Proof: Since $(x_n)$ is Cauchy, we know it is convergent to some limit $L$. We know if we have a sequence $x_n \rightarrow L$, then $x_{n_k} \rightarrow L$ for any subsequence. So if $\lim_{k\rightarrow\infty} (x_{n_k}) = a$, we have that $L = a$ and $\lim_{k\rightarrow\infty} (x_{n}) = a$

Unless there's something obvious I missed, this seems pretty clear, want to make sure that it's right. The above facts (Cauchy implying convergence and subsequence converging to same limit are easily proven).

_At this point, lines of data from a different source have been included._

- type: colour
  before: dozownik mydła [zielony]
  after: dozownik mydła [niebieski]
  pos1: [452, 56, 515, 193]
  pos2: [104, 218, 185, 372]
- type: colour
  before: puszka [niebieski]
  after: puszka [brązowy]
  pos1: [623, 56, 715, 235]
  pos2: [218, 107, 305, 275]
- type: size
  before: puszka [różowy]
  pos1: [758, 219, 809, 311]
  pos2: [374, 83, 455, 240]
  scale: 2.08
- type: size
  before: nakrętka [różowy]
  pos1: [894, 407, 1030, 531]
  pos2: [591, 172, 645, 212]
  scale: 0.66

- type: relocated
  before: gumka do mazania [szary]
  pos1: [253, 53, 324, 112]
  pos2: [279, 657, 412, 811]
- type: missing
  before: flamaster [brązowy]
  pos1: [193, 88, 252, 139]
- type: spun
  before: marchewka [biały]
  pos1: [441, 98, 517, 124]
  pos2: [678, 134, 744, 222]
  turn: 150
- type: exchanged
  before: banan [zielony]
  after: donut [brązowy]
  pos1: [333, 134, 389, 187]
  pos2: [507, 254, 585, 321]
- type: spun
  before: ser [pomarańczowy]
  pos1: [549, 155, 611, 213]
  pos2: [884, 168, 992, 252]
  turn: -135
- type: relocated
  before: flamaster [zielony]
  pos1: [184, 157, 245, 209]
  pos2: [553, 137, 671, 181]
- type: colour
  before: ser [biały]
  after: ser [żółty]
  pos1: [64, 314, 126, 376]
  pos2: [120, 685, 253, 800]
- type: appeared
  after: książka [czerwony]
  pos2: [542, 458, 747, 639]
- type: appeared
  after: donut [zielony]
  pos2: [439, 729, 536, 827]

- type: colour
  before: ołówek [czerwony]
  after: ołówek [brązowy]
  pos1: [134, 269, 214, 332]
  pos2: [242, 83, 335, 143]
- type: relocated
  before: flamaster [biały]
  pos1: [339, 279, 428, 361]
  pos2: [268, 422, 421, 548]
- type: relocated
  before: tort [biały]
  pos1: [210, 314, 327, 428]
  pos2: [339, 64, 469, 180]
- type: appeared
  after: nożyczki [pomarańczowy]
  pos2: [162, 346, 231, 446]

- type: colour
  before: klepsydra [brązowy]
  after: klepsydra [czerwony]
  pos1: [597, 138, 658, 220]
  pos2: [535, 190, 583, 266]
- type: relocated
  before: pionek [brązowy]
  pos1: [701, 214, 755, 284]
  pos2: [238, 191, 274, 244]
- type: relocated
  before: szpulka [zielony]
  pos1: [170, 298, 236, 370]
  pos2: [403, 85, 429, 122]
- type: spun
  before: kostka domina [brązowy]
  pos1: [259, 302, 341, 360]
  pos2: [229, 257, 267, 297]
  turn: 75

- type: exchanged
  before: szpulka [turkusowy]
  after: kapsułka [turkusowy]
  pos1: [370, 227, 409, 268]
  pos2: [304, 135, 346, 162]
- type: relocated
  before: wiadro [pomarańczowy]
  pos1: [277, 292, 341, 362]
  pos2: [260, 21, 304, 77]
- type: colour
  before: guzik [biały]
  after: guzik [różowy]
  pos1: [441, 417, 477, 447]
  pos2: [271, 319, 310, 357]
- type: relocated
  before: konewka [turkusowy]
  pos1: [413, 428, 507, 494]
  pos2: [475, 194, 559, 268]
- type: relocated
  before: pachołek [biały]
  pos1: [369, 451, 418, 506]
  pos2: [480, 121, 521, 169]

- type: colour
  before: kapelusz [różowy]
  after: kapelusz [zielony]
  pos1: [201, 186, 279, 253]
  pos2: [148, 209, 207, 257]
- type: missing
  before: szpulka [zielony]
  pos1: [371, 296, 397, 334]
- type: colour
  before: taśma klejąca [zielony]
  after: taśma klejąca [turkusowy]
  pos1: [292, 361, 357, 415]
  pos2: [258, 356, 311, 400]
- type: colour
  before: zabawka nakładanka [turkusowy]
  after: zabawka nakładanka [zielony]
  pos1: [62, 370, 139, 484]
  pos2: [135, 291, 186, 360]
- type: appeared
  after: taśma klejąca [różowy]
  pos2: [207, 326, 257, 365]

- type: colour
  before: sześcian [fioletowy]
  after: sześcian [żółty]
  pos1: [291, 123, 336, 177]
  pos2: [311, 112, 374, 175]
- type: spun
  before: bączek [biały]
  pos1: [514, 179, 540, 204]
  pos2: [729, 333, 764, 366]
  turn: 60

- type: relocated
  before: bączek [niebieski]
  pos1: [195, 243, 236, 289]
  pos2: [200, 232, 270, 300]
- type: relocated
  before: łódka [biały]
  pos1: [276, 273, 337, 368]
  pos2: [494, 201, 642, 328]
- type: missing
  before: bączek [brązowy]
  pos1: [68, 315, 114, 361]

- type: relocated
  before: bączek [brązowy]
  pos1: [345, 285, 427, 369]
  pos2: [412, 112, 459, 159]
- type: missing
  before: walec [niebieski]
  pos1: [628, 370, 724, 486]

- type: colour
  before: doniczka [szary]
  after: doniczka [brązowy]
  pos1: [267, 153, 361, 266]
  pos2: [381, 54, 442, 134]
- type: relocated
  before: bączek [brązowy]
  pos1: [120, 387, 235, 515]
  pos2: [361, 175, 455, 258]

Don't seem to need to use the definition of Cauchy ($(x_n)$ is Cauchy if $\forall\ \epsilon > 0, \exists\ N \in \mathbb{N}$ such that $m, n \geq N \implies |x_{m} - x_n| < \epsilon$) to prove this.

Answer 1

The usual way this goes is by noting that the Cauchy condition drags the rest of the sequence to $a$ along with the subsequence. I.e. there is an $k$ large enough so that $$ |x_{n_j}-a|<\epsilon/2 $$ whenever $j\geq k$ and $$ |x_{n}-x_m|<\epsilon/2 $$ whenever $n,m\geq n_k$ for a given $\epsilon>0$ challenge. Can you conclude from here, without using the Cauchy criterion?

Answer 2

The only thing that you have used is that any Cauchy sequence is convergent. This is true only if the metric space containing the sequence is complete. For example let $$a_n={\lfloor \pi\cdot 10^n\rfloor\over 10^n}$$which is a Cauchy sequence since is convergent to $\pi$ in $\Bbb R$ but not in $\Bbb Q$. A better (and probably safer!) way of proof goes as following:$${\text{Cauchy:}\quad \forall \epsilon>0 \ \ , \ \ \exists N\ \ ,\ \ m,n>N\to |a_m-a_n|<\epsilon\\\text{Convergent subsequence}: \quad \forall \epsilon>0 \ \ , \ \ \exists M\ \ ,\ \ k>N\to |a_{n_k}-L|<\epsilon}$$Now choose $n>\max\{M,N\}$ and $M=n_k$ such that $k>\max\{M,N\}$. Obviously $M=n_k\ge k>\max\{M,N\}$ therefore $$|a_m-L|=|a_{n_k}-L|<\epsilon\\|a_n-a_m|<\epsilon$$therefore $$|a_n-L|=|a_n-a_m+a_m-L|\le |a_n-a_m|+|a_m-L|<2\epsilon$$which completes the proof.